━━━ Text for analysis ━━━

Re: [sqlite] Database logic in TRIGGER and CONFLICT, or in software ?

Jay A. Kreibich Sun, 14 Jun 2009 20:45:00 -0700

On Sat, Jun 13, 2009 at 11:42:21PM +0100, Simon Slavin scratched on the wall:


> Do any of you have experience with doing this ?  Are there some  
> conclusive points which will make me decide immediately that I should  
> do it one way or the other ?  I accept reasoned argument, URLs,  
> anecdotes, or anything else relevant.

  Every system that uses a database must deal with this problem, and
  there are no real easy answers.  But here are a few deeper points to
  consider.

  From the view point of Relational Model, the formal mathematical
  model that most RDBMS engines are based off (in theory, anyways), you
  should push as many constraints, rules, and general enforcement into
  the database as possible.  The database is meant to represent "truth"
  and under the Model it should be impossible (or at least as difficult
  as possible) to make the database become inconsistent-- that is, be
  in a state that doesn't represent truth.

  There are two main issues with this.  First, an modern SQL database
  is not a Relational Model database.  SQL only offers a number of
  different constraints, but it is not as flexible or complete as the
  theoretical model presented by the Relational Model.

  Second, the Relational Model doesn't account for access methods or
  the concept of middle-ware or tiered applications.  It is assumed
  that anyone and everything from applications to command-line systems
  will be accessing the database.  If you have a user typing in raw SQL
  commands and you want your database to remain consistent, you have no
  choice but to push as much as possible into the database and do lots
  of audits.

  Thankfully, most real-world applications do not work this way.  You
  provide some piece of software that accesses the database, and (in
  general) the only people that have command line access are DBAs and
  other admin types.  In that case, you can relax some of the constraints
  or rules that are difficult to express in the database and move those
  out to the application.

  This can be good or bad.  In the case of an old-school mainframe
  application, where you logged into a central system via your VT100 or
  TN3270 terminal and ran the application on the mainframe, the
  software was centralized and easy to maintain.  A system-wide
  application upgrade consists of replacing one binary.  This made it
  relatively safe to push rules and constraints into the application, as
  it was easy to keep the end-user application and the database --
  including schema changes and format updates -- in sync.  After all,
  both the DB and the application were sitting on one machine.

  Then came the era of desktop systems.  Now it was common to have a
  GUI desktop application that was used to access and manipulate the
  database.  The problem is, it is nearly impossible to keep every
  desktop system in perfect sync.  If a schema change required an
  update to a query, that required a new version of the desktop
  application, which required a network-wide upgrade.  Really fast, you
  learned to either make your upgrades backwards compatible OR you had
  an extremely simply automatic update system.  Regardless, there were
  dangers associated with pushing too many high-level rules into the
  application.  If someone managed to access the database with an older
  client that had a different set of rules, bad things could happen.
  To get around these problems people learned to push more and more
  logic into the database, including complex stored functions and
  procedures to do just about any update or adjustment and views for
  all but the most basic filtering of a query.  This would allow for
  schema changes without client updates.

━━━

_Problem details_
Extend the mailing-list post about placing database logic in triggers or in application software, starting right after its final sentence. The lines that come next have no connection to the text.

━━━ Collected material ━━━

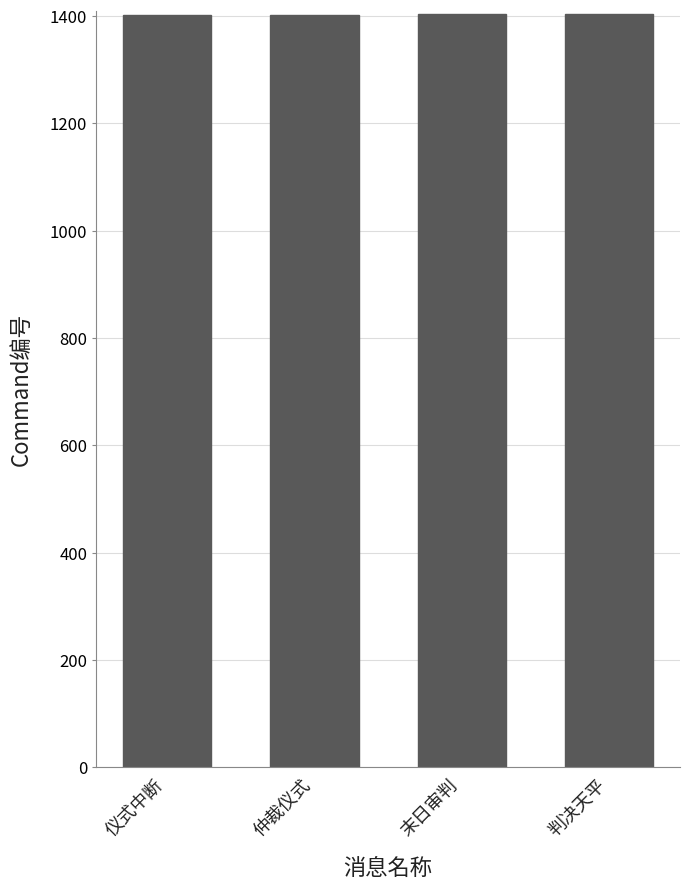

What is the greatest value displayed?

1404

━━━

_Response_
  As the web gained popularity, along with middle-ware and multi-tier
  architectures, we returned more or less to the model of "everything
  on one machine" or, at least, under one control.  If the application
  is completely web driven, the problem of upgrading the SQL access
  application (e.g. the web server code) and the database are greatly
  reduced compared to the desktop model, allowing more and more logic
  to return to the code.

  So much of the answer to your question depends on the environment
  you're trying to support and how much control you have over all the
  bits of code that have direct access to the database.  If you control
  the database AND the next tier down, pushing logic, rules, and
  constraints into that layer has fewer issues and ramifications than
  keeping them in the database.

  From a pure software engineering standpoint, the best solution is to
  keep the rules and constraints as close to the data as possible.
  Just like the Relational Model thinking, the fewer ways there are to
  screw up the data, the better.  If you have control over the next
  layer you can "let it hang out" a bit.  There is still the danger
  that some admin can screw something up with a command line tool, but
  in theory those people know what they're doing and either keep their
  mitts off, or are being constructive with their access.  Either way,
  they shouldn't be doing application tasks via the command line.

  Actually, that can sometimes be useful if you need to over-ride a
  point of policy or something similar.  That one exec that made an
  exception to the rules for themselves, and now that data needs to
  make it into the database somehow.  Sometimes having the rules higher
  up allows the command line tools to deal with those cases.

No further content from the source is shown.